**What needs to be done**
Going through the data below, find how many lines include the word "quan", and reply with that number alone.

Source records:
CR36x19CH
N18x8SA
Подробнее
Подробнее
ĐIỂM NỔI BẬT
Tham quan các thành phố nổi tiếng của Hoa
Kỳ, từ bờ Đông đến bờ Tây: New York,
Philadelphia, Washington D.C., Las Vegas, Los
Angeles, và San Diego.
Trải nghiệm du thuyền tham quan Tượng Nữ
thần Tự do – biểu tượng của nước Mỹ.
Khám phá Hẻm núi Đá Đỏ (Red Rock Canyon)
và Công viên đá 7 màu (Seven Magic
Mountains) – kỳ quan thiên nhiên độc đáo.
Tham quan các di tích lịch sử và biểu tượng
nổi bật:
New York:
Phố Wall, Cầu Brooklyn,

**Expected answer**
4